Nesta semana, a Nicarágua comemora seus principais feriados nacionais: no dia 14, é celebrada a vitória na Batalha de San Jacinto, em 1856, contra as tropas do americano William Walker, que pretendia se apoderar da América Central; e no dia 15, a independência da América Central da Espanha, assinada em 1821.
Entretanto, as celebrações dos dois feriados nacionais têm sido um fiasco. A população nicaraguense tem ignorado um pedido da ditadura de Daniel Ortega para exibir bandeiras do país nas residências, feito no final de agosto pela ministra da Educação, Lílliam Herrera Moreno.
Na ocasião, ela pediu à população nicaraguense para hastear a bandeira em “todas as casas” e em “todos os nossos ambientes educativos, bem como praças e parques”. “Do lado de fora de cada casa, devemos hastear a bandeira azul e branca da Nicarágua”, disse Moreno.
Desde 2019, a ditadura sandinista proibia a população de exibir a bandeira da Nicarágua em casas ou veículos, sob pena de prisão, a não ser que fosse hasteada ao lado da bandeira da Frente Sandinista de Libertação Nacional (FSLN), partido de Ortega.

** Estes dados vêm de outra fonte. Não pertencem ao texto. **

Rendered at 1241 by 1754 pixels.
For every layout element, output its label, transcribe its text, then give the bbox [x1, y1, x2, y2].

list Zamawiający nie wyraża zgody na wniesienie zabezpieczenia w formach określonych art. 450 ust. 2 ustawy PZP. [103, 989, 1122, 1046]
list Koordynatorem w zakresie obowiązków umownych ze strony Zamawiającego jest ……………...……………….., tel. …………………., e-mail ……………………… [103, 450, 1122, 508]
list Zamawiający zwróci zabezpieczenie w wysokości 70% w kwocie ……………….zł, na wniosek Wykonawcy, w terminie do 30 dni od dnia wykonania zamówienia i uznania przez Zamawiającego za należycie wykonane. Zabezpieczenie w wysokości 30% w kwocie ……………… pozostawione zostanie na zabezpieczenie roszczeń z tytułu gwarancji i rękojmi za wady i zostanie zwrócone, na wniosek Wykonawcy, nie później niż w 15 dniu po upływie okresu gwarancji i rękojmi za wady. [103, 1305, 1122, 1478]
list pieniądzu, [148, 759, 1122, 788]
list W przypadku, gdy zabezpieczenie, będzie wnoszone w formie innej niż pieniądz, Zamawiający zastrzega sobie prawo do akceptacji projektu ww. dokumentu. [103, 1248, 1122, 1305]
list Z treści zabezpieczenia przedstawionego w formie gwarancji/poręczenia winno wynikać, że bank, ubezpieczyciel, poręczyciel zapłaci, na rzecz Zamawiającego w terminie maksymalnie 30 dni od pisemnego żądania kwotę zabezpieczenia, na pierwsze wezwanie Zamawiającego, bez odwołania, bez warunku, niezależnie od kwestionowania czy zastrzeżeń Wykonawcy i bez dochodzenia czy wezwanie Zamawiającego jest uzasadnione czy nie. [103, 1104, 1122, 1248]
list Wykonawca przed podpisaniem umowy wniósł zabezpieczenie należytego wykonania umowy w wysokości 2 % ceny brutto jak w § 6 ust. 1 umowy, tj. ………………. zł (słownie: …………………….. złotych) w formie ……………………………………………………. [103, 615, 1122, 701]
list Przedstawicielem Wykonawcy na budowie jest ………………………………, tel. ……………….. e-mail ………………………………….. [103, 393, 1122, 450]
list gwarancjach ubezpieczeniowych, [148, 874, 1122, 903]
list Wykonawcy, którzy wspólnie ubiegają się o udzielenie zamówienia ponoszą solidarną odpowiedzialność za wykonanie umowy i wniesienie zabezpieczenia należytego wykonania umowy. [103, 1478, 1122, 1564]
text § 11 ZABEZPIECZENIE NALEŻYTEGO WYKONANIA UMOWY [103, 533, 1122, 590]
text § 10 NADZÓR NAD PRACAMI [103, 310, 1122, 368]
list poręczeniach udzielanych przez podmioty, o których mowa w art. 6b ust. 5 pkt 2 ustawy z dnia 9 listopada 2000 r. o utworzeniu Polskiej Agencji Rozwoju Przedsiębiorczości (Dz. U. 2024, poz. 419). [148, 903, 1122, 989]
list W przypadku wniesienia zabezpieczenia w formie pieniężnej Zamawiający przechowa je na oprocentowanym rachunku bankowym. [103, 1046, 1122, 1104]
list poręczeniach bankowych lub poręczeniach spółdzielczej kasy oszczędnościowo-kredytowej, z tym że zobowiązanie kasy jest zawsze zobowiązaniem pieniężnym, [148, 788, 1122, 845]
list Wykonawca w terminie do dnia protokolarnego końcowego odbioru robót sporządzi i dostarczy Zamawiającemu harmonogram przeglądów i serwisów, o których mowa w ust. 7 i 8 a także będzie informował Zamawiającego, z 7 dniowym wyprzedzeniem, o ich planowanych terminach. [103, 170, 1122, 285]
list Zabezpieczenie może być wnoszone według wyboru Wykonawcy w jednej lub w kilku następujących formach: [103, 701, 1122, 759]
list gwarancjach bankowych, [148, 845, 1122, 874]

O regime havia declarado guerra à bandeira da Nicarágua porque ela se tornou símbolo dos protestos por democracia de 2018, violentamente reprimidos pela ditadura.
Desconfiados com a súbita mudança e desmotivados pela repressão no país, os nicaraguenses não têm atendido à orientação de Moreno, segundo uma reportagem do jornal Confidencial.
“Não vemos bandeiras nas ruas, há muito temor, muito medo porque carregar uma bandeira azul e branca significa oposição ao governo. Isso não pode ser feito neste momento, [e continuará assim] até o dia em que estivermos livres da ditadura”, disse ao jornal uma moradora da cidade de Matagalpa, que preferiu não informar seu nome verdadeiro.
Para aumentar o constrangimento, o regime de Ortega concedeu dez dias de férias aos funcionários públicos por ocasião dos feriados nacionais, de 9 a 18 de setembro, mas está obrigando vários a participar de atos pró-ditadura nesse período.
Um funcionário do Ministério da Agricultura disse ao Confidencial que no último domingo (10) foi coagido a ir à Fazenda San Jacinto, palco da batalha de 1856, para colocar oferendas de flores supostamente em homenagem aos heróis da Nicarágua.
“Foi um ato político proselitista, ao qual nos obrigaram a ir para fazer fotos e vídeos que depois publicaram nas redes sociais e na imprensa oficial”, afirmou.
Outro servidor público, do Instituto Nicaraguense de Seguridade Social (INSS), disse que vários funcionários do Estado foram obrigados a participar de “atividades patrióticas” e fazer vigilância “em desfiles patrióticos, nas ruas e nas igrejas”.
“Sempre durante o período de festas nacionais existe o receio de que haja algum tipo de protesto, e por isso sempre nos mandam vigiar e ficar atentos a qualquer chamado [do regime], porque a paranoia é algo que reina dentro do governo”, disse o servidor.
O apelo “patriótico” da ditadura nicaraguense ocorre num momento de aumento da repressão. Segundo um comunicado divulgado nesta semana pela ONG Human Rights Watch (HRW), com o fechamento recente da Universidade Centro-Americana (UCA), vinculada aos jesuítas, o país atingiu o número de 27 universidades que perderam o seu registro legal nos últimos anos.
A HRW também destacou o fechamento de mais de 3,4 mil organizações não-governamentais, incluindo grupos de direitos humanos, religiosos e humanitários, o que corresponde a quase 50% das ONGs do país, e o fato de que 79 críticos do regime sandinista continuam detidos arbitrariamente, entre eles, o bispo Rolando Álvarez, condenado a mais de 26 anos de prisão em fevereiro por “traição à pátria”.
Nesta semana de festas nacionais, o povo da Nicarágua não tem nada a comemorar.